**What to produce**
Could you repeat the whole listing below exactly, omitting any picture it holds?

**Data shown**

○ ○ ○ ○ ○

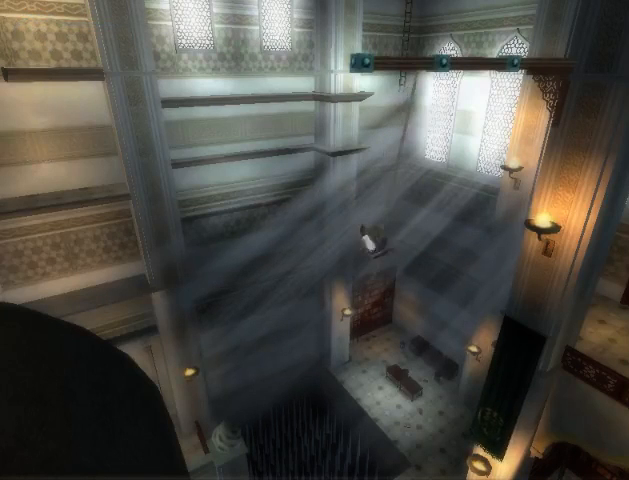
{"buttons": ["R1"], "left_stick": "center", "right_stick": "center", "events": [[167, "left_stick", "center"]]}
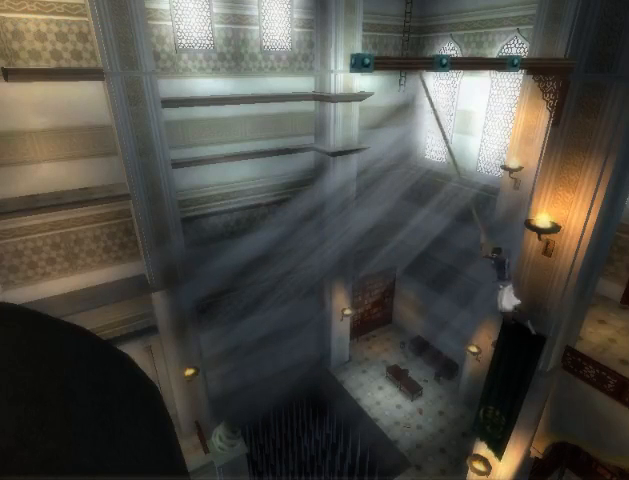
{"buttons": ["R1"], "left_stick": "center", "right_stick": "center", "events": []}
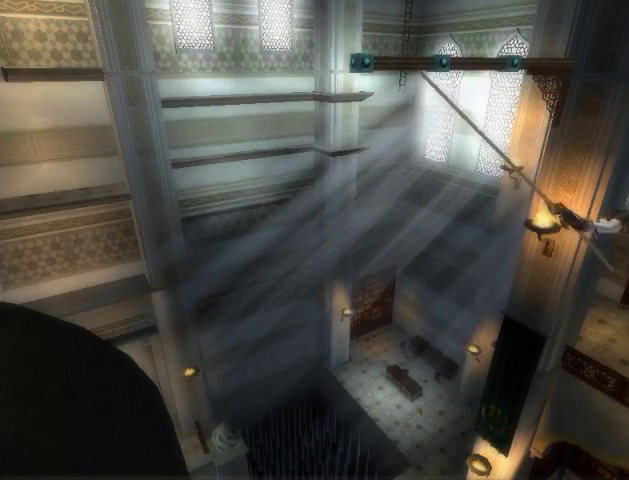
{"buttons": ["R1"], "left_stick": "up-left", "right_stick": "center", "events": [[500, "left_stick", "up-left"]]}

○ ○ ○ ○ ○

**Your response**
{"buttons": ["R1"], "left_stick": "center", "right_stick": "center", "events": [[167, "left_stick", "center"]]}
{"buttons": ["R1"], "left_stick": "center", "right_stick": "center", "events": []}
{"buttons": ["R1"], "left_stick": "up-left", "right_stick": "center", "events": [[500, "left_stick", "up-left"]]}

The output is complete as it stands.